Your task: Transcribe the records that follow exactly. Skip the pictures.

Dataset items:
···
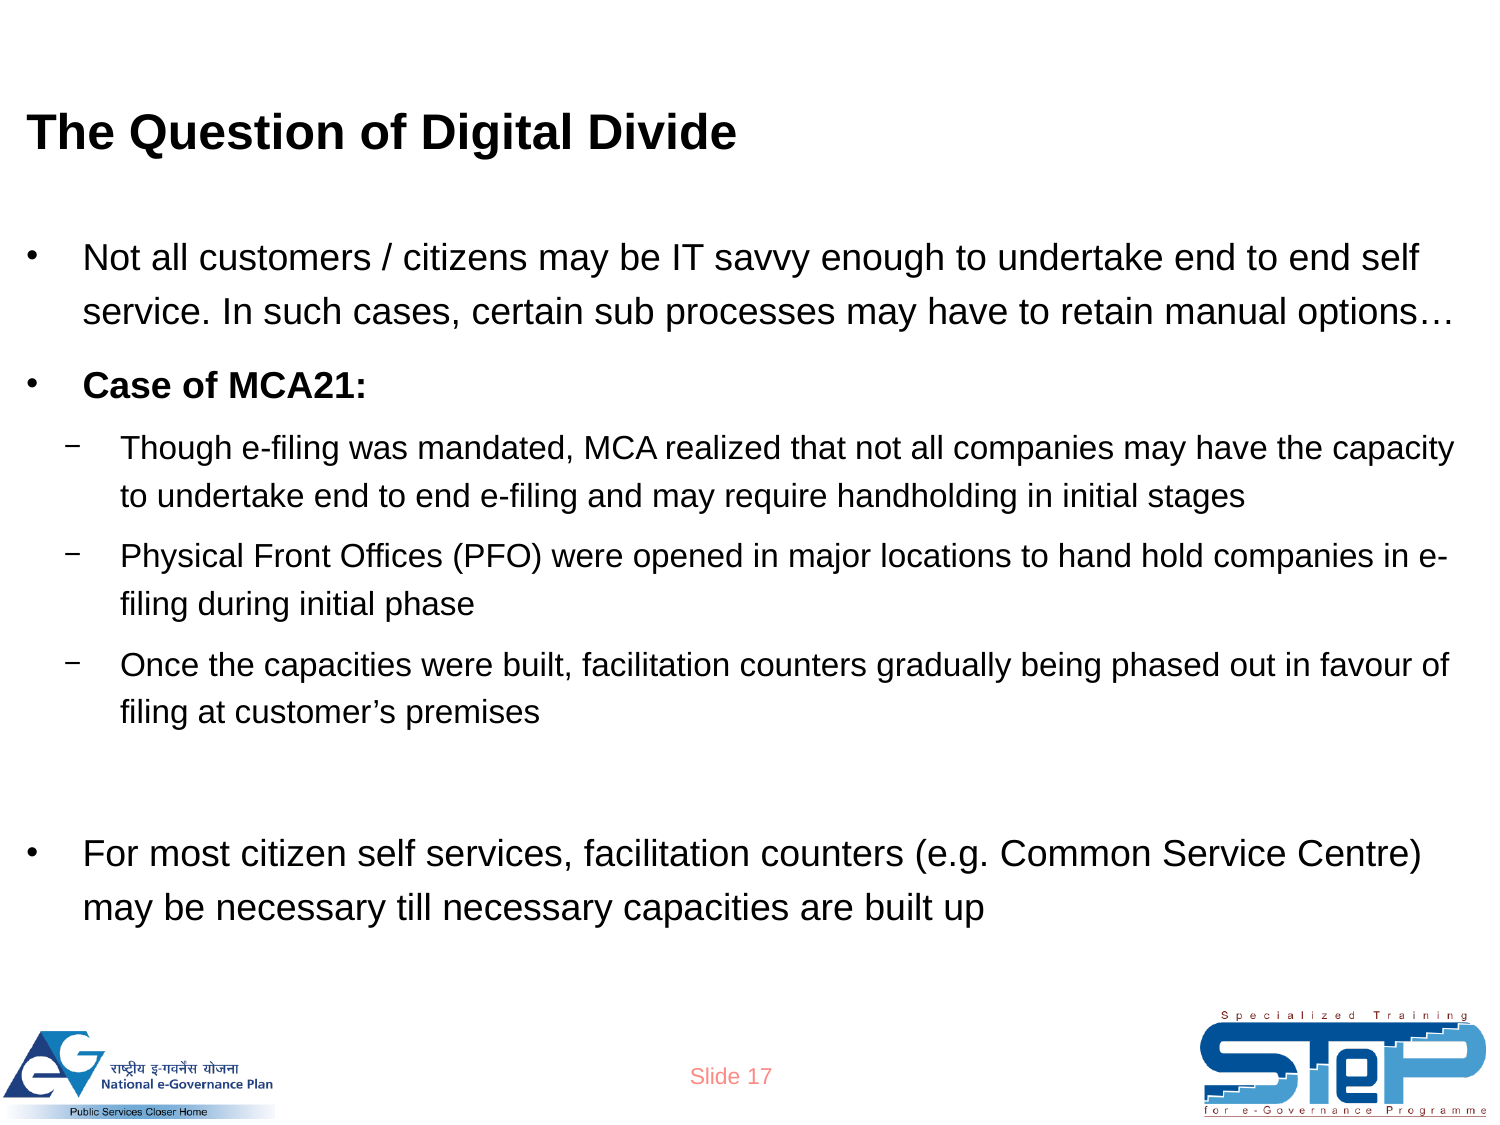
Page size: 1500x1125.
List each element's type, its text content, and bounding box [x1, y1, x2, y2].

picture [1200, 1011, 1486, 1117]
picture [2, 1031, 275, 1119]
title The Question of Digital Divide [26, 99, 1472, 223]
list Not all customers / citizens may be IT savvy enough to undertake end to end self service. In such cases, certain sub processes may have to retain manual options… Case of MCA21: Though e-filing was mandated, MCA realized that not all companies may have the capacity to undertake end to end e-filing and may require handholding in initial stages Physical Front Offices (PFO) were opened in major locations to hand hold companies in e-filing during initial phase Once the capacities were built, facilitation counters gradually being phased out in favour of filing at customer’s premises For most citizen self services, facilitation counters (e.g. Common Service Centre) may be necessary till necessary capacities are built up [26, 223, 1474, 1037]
···
Task result:
Page size: 1500x1125.
List each element's type, its text content, and bounding box [x1, y1, x2, y2].

picture [1200, 1011, 1486, 1117]
picture [2, 1031, 275, 1119]
title The Question of Digital Divide [26, 99, 1472, 223]
list Not all customers / citizens may be IT savvy enough to undertake end to end self service. In such cases, certain sub processes may have to retain manual options… Case of MCA21: Though e-filing was mandated, MCA realized that not all companies may have the capacity to undertake end to end e-filing and may require handholding in initial stages Physical Front Offices (PFO) were opened in major locations to hand hold companies in e-filing during initial phase Once the capacities were built, facilitation counters gradually being phased out in favour of filing at customer’s premises For most citizen self services, facilitation counters (e.g. Common Service Centre) may be necessary till necessary capacities are built up [26, 223, 1474, 1037]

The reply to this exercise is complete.